In an April 9 Cabinet paper, just before managed isolation became mandatory for all returnees, officials believed they would need to put up 190 people a day – a total of 13,600 – costing a maximum of $195 million for six months.
But six weeks later the border operation had already blown through $48.2 million - about a quarter of the initial budget.
A further $54.7 million was put towards the border operation, but that again ran out.
Advice from June 9 titled "A Sustainable Quarantine and Managed Isolation System" said the estimate of 13,600 Kiwis returning by October would be "well exceeded" given 10,700 had already returned by the end of May.
Also buried within the documents was the revelation that it costs taxpayers an estimated $5700 for 14 days to put up one person in managed isolation in an Auckland facility.
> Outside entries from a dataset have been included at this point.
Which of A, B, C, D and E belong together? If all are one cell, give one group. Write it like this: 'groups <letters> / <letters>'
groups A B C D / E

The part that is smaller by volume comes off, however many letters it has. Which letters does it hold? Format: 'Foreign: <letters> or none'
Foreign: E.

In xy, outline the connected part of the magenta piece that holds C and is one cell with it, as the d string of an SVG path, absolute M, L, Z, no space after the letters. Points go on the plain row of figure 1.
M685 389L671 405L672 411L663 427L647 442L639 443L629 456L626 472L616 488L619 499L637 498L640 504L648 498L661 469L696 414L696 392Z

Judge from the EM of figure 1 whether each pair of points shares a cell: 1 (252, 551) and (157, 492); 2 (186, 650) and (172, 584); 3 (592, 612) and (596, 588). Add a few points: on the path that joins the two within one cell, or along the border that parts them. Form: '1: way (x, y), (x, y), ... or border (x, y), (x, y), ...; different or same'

Meanwhile, other documents revealed Cabinet was considering making contact-tracing QR codes a legal requirement for businesses.
Not displaying one would have resulted in either a $4000 fine or six months in jail.
That is still an option on the table for the Government, according to the documents.
But, officials advised they did not think it was appropriate to require entities or individuals to keep records directly at alert level 1.
"This requirement could not be justified by the level of public health risk," the report said.
In another briefing, provided to Minister of Social Development, Carmel Sepuloni, officials warned they expected "significant underestimates" of the level of domestic violence being reported during the level 4 lockdown.
"After a sharp initial increase, police callouts relating to family violence decreased to at or below levels normally observed," the report said.
It also said there has been no increase in Oranga Tamariki reports of concern.
But officials said this was unlikely a truly accurate picture.
"These are expected to be significant underestimates of the true rates of family harm, owing to the limited opportunities to report in the context of alert levels 3 and 4."